Opinion
May 4, 1987
Appeal from the Supreme Court, Suffolk County (Luciano, J.).
Ordered that the judgment is reversed, on the law, with costs, the determinations are confirmed, and the proceeding is dismissed on the merits.
The Supreme Court erred in finding that the appellants' determinations dated January 13, 1984 and November 16, 1984, respectively, were arbitrary because they interpreted the zoning ordinance provision in issue differently than they had interpreted the same provision in another determination, also dated January 13, 1984, with regard to another applicant. The appellants offered a reasonable explanation, supported by the record, for the apparent inconsistency (see, Matter of Field Delivery Serv. [Roberts], 66 N.Y.2d 516).
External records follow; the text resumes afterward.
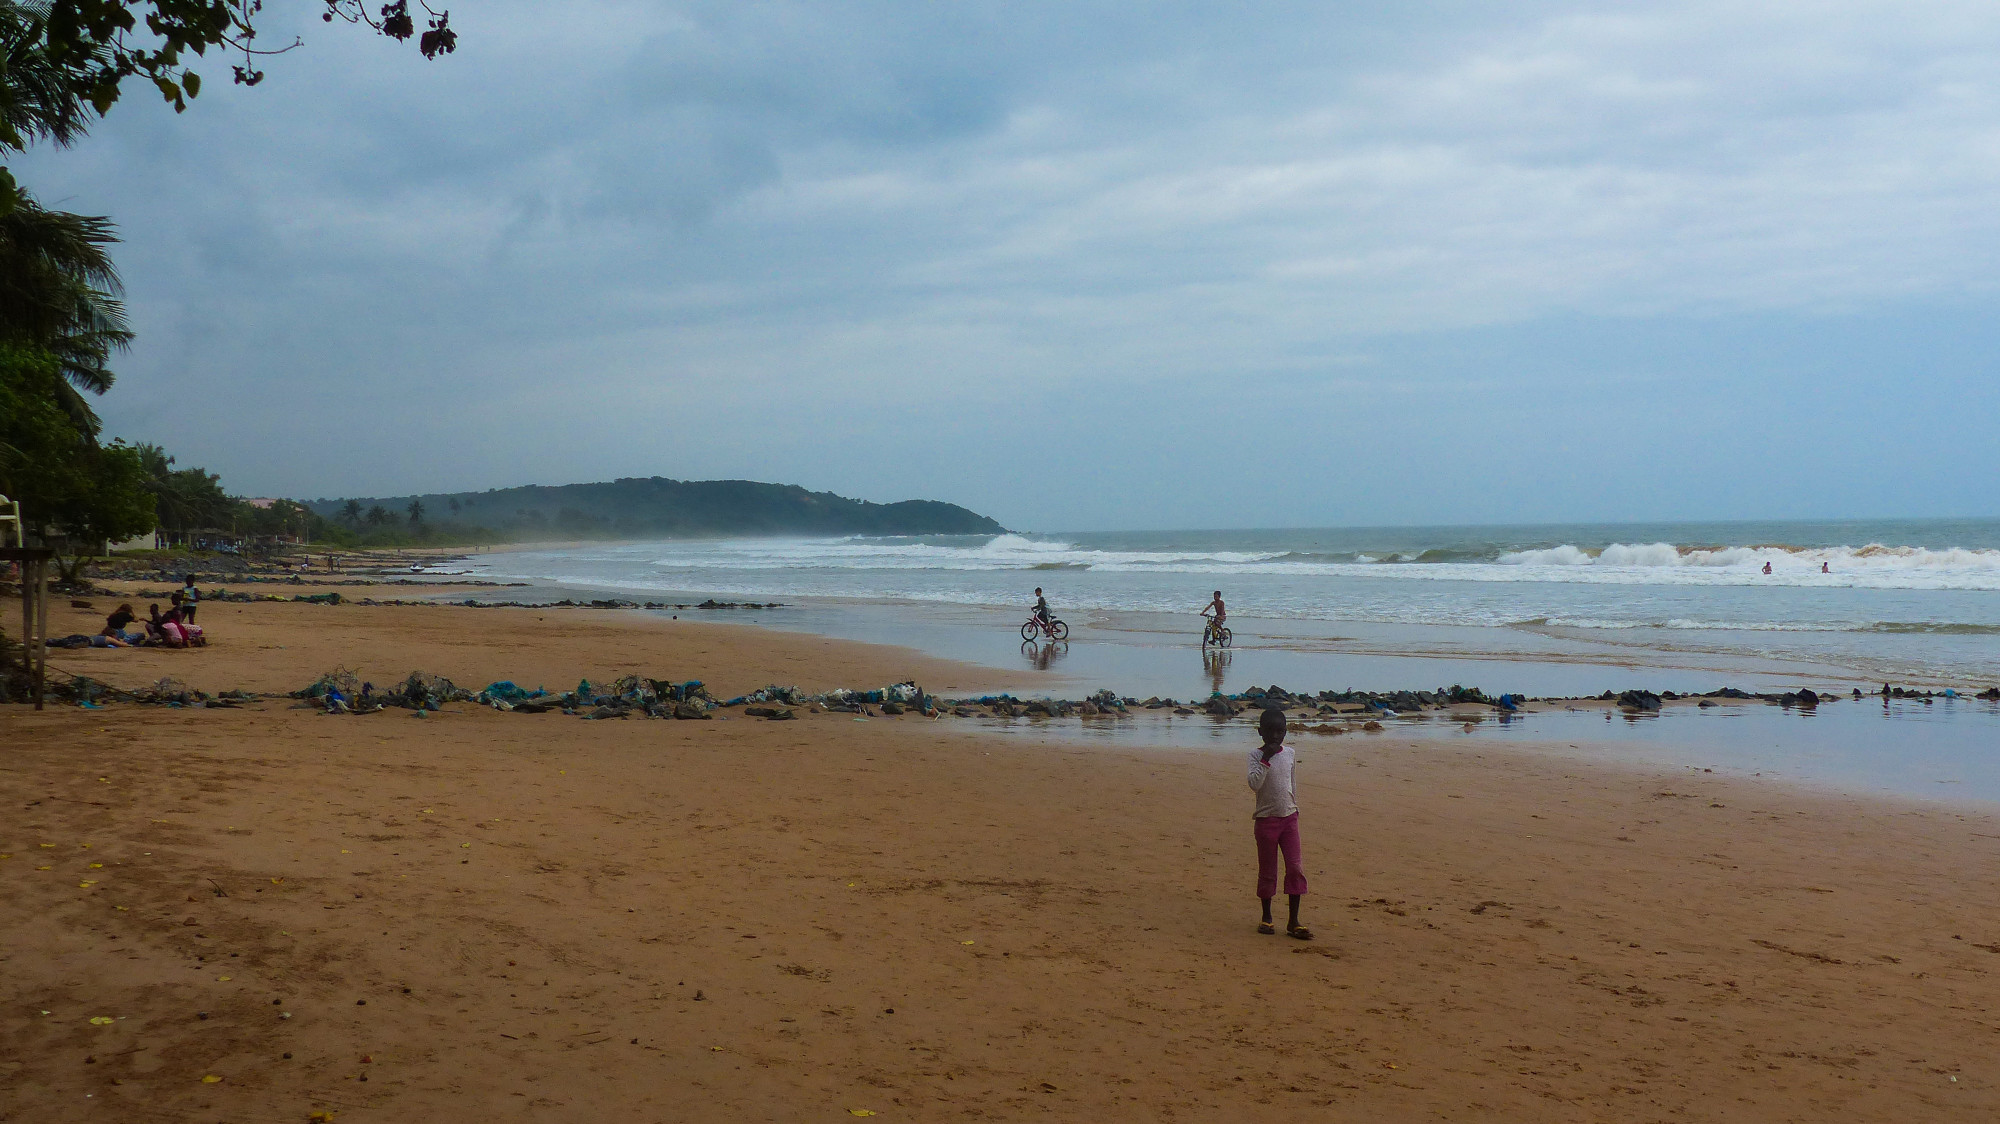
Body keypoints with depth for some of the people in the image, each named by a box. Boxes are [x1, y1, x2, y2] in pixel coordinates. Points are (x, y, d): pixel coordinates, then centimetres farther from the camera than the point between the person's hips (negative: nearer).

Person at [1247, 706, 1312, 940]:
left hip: (1289, 817, 3)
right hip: (1266, 819, -3)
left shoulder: (1291, 753, 7)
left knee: (1295, 868, -5)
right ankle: (1266, 917, 19)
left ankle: (1294, 922, -1)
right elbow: (1254, 784, -21)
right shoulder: (1256, 755, -6)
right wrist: (1266, 758, -23)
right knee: (1267, 870, 5)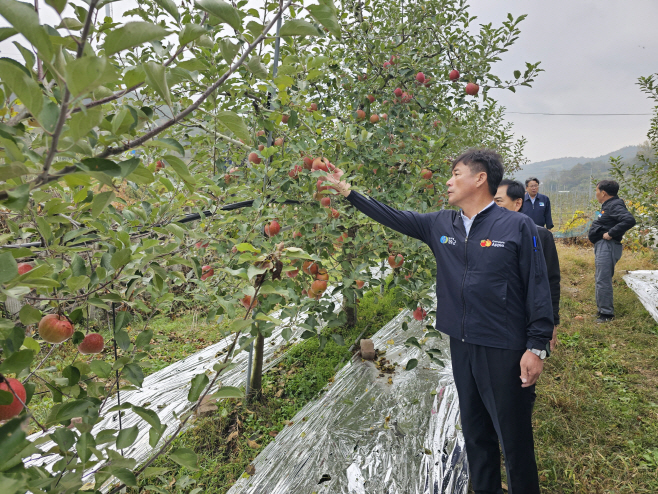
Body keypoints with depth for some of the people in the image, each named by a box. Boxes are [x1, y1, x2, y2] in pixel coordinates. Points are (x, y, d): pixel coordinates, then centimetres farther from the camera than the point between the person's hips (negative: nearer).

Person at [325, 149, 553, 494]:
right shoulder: (440, 225, 5)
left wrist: (537, 347, -12)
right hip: (461, 346, 5)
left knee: (514, 439, 7)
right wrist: (345, 190, 12)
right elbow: (393, 217, 11)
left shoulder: (517, 226, -9)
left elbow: (538, 289, -8)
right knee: (475, 433, 20)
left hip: (504, 350, -5)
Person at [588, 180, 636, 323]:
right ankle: (602, 309, 29)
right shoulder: (608, 205, 17)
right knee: (599, 279, 18)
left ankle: (607, 314, -2)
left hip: (607, 247, -11)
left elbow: (629, 220, -29)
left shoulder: (615, 205, -15)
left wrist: (611, 233, -25)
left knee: (603, 281, -9)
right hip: (602, 247, 11)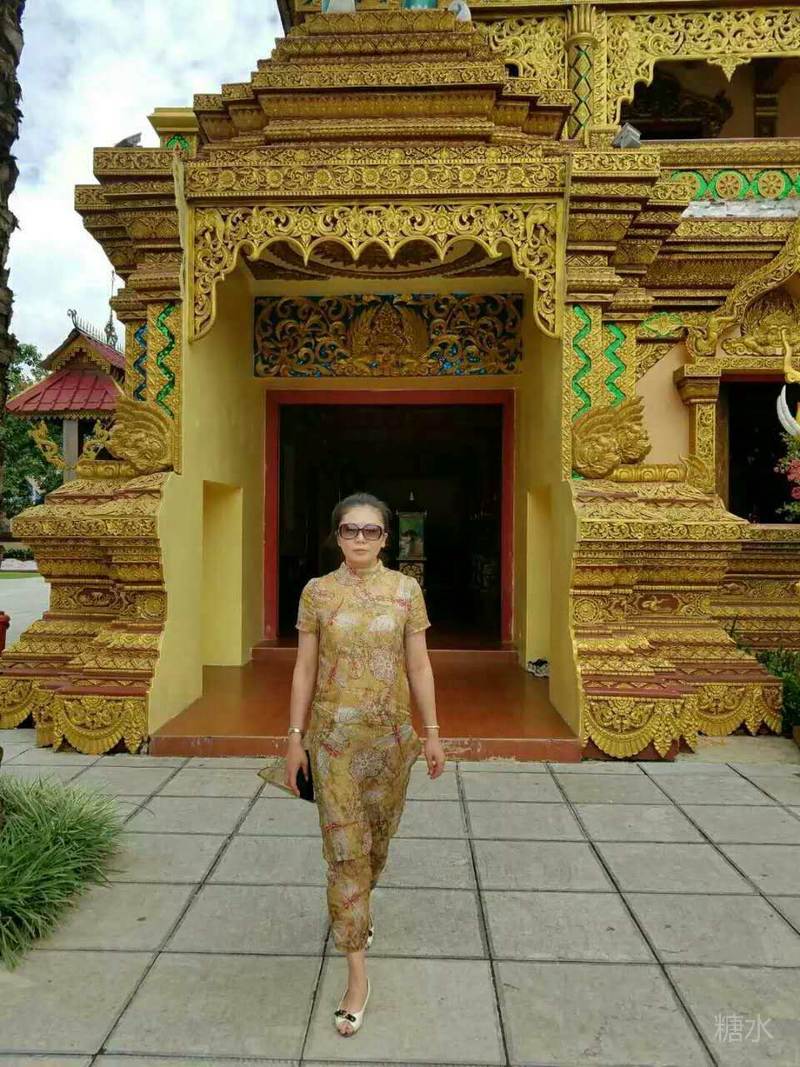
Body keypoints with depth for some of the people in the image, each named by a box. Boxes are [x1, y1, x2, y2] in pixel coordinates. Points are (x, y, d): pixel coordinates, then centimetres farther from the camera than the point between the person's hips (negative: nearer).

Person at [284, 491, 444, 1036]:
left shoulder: (406, 589, -3)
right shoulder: (317, 591, -4)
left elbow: (418, 665, 0)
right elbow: (305, 667, -1)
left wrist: (432, 732, 0)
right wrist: (295, 736, -1)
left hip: (391, 732, 2)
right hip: (334, 735, -1)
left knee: (377, 836, 19)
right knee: (345, 847, 1)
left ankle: (358, 908, 51)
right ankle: (358, 973, 15)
The court also erred in refusing to dismiss the proceeding based on a 1984 amendment to the village's zoning ordinance. That amendment, which was passed after the appellants' determinations but before the Supreme Court's decision, deleted the provision upon which the petitioners relied in their application. The record contains no "special facts" which would except this case from the general rule that a case must be decided on the law as it exists at the time of the decision (see, Matter of Amsterdam-Manhattan Assocs. v. Joy, 42 N.Y.2d 941; Matter of Pokoik v. Silsdorf, 40 N.Y.2d 769; Matter of Aversano v. Two Family Use Bd., 117 A.D.2d 665; Matter of Golisano v. Town Bd., 31 A.D.2d 85). Accordingly, the judgment is reversed, the appellants' determinations are confirmed, and the proceeding is dismissed. Bracken, J.P., Kunzeman, Kooper and Spatt, JJ., concur.